Il me regardait en silence.

— Je lis aussi dans les pensées. En ce moment, vous vous demandez en quoi ces superpouvoirs sont dangereux.

— En effet… Impressionnant.

— Un innocent a failli mourir par ma faute. Heureusement, il y avait des gens pour lui porter secours et il a survécu. Mais la prochaine fois, y aura-t-il quelqu’un pour voler à la rescousse?

— Que s’est-il passé exactement?

— J’étais à la boutique de jouets au centre commercial. Je discutais avec un ourson quand j’ai remarqué un énorme pistolet à rayons gammatrofiants déposé sur une tablette. Vous connaissez le danger immense de cette arme extraplutonienne.

— Évidemment.

— J’ai donc voulu la détruire. J’ai levé le bras vers le pistolet, la main ouverte, paume vers l’avant. Je me suis concentré. Longtemps. Mon objectif était d’activer son autodestruction. Toute ma superénergie se mit à jaillir du bout de mes doigts et elle enveloppa l’arme.

Je lui ai brièvement expliqué ce que ma turbovision me permettait de voir, avant de poursuivre.

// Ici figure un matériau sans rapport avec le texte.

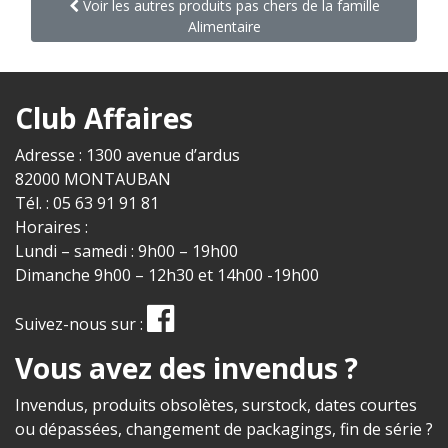
Voir les autres produits pas chers de la famille
Alimentaire
Club Affaires
Adresse : 1300 avenue d’ardus
82000 MONTAUBAN
Tél. : 05 63 91 91 81
Horaires :
Lundi – samedi : 9h00 – 19h00
Dimanche 9h00 – 12h30 et 14h00 -19h00
Suivez-nous sur :
Vous avez des invendus ?
Invendus, produits obsolètes, surstock, dates courtes
ou dépassées, changement de packagings, fin de série ?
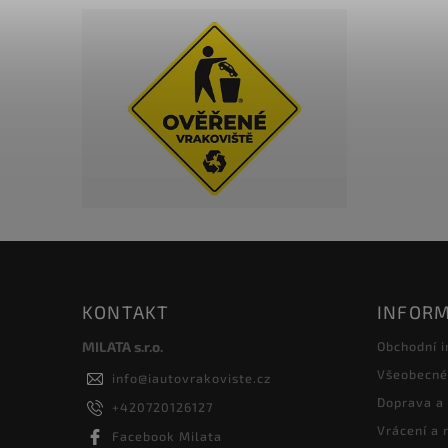
KONTAKT
INFORM
MILATA s.r.o.
Obchodní 
Všeobecné
info
@
iautovrakoviste.cz
Doprava a
+420720126127
Vrácení a
Facebook Milata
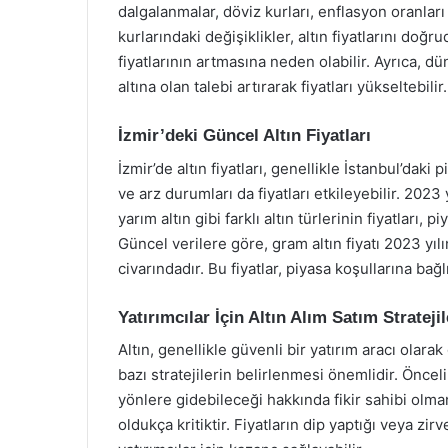
dalgalanmalar, döviz kurları, enflasyon oranları
kurlarındaki değişiklikler, altın fiyatlarını doğr
fiyatlarının artmasına neden olabilir. Ayrıca, d
altına olan talebi artırarak fiyatları yükseltebilir.
İzmir’deki Güncel Altın Fiyatları
İzmir’de altın fiyatları, genellikle İstanbul’daki
ve arz durumları da fiyatları etkileyebilir. 2023 yı
yarım altın gibi farklı altın türlerinin fiyatları,
Güncel verilere göre, gram altın fiyatı 2023 yıl
civarındadır. Bu fiyatlar, piyasa koşullarına bağ
Yatırımcılar İçin Altın Alım Satım Stratejil
Altın, genellikle güvenli bir yatırım aracı olar
bazı stratejilerin belirlenmesi önemlidir. Önceli
yönlere gidebileceği hakkında fikir sahibi olma
oldukça kritiktir. Fiyatların dip yaptığı veya z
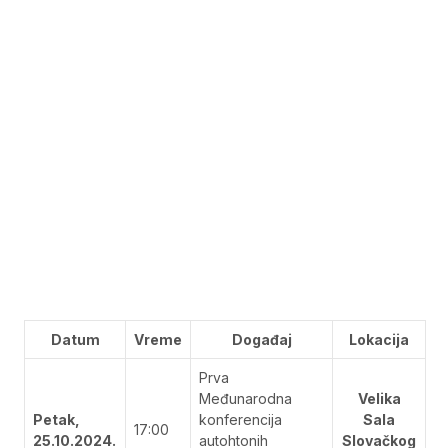
Datum
Vreme
Događaj
Lokacija
Prva
Međunarodna
Velika
Petak,
konferencija
Sala
17:00
25.10.2024.
autohtonih
Slovačkog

— Des ondes pulvérisantes pulsaient dans la boutique… et c’est à ce moment que j’ai entendu les voix alarmées à l’extérieur. Un pauvre homme couché sur le sol était pris de spasmes terribles. Sa tête frappait le plancher à répétition. Deux jeunes femmes se sont portées à son secours, alors qu’un autre homme faisait de grands signes pour capter l’attention d’un membre du personnel du centre commercial. Moi, j’étais figé sur place. Mon superpouvoir avait affecté l’homme. Il était en train de s’autodétruire. Je m’en veux tellement!

— Ce n’est pas de ta faute…

Je n’ai pas vraiment prêté attention à ce qu’il disait. Je savais qu’il tentait seulement de me rassurer. L’inquiétude restait toutefois bien visible sur son visage.

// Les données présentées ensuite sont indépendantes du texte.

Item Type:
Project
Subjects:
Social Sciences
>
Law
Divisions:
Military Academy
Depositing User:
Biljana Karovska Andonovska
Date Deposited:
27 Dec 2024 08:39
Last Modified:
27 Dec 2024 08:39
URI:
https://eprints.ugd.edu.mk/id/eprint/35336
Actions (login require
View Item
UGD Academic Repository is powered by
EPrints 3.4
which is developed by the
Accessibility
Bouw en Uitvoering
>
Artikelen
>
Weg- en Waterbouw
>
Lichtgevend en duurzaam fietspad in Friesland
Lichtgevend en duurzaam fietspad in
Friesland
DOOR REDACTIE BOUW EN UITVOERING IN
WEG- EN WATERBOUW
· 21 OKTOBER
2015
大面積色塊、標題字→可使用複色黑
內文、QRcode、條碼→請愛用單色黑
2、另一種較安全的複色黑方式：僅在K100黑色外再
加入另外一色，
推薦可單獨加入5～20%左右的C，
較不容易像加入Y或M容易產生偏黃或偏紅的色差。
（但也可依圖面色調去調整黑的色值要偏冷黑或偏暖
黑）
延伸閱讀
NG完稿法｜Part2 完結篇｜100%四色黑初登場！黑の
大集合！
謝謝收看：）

— Je suis dangereux. Vous devez m’aider. Je suis peut-être en train de me métamorphoser en l’un d’eux. Oh.

Une pensée morbide me traversa l’esprit et me fit frissonner.

— Et si mes superpouvoirs provoquaient ma propre autodestruction? Je ne veux pas m’autodétruire! Je ne… Oh.

Une autre pensée, encore plus effrayante, me fit frissonner à nouveau. Cette fois, j’ai même ressenti un étourdissement.

— Oh… Et si ma propre autodestruction était la solution? Ainsi, je ne risquerais pas de blesser quelqu’un. Peut-être même qu’ils laisseraient l’humanité tranquille si je n’étais plus là.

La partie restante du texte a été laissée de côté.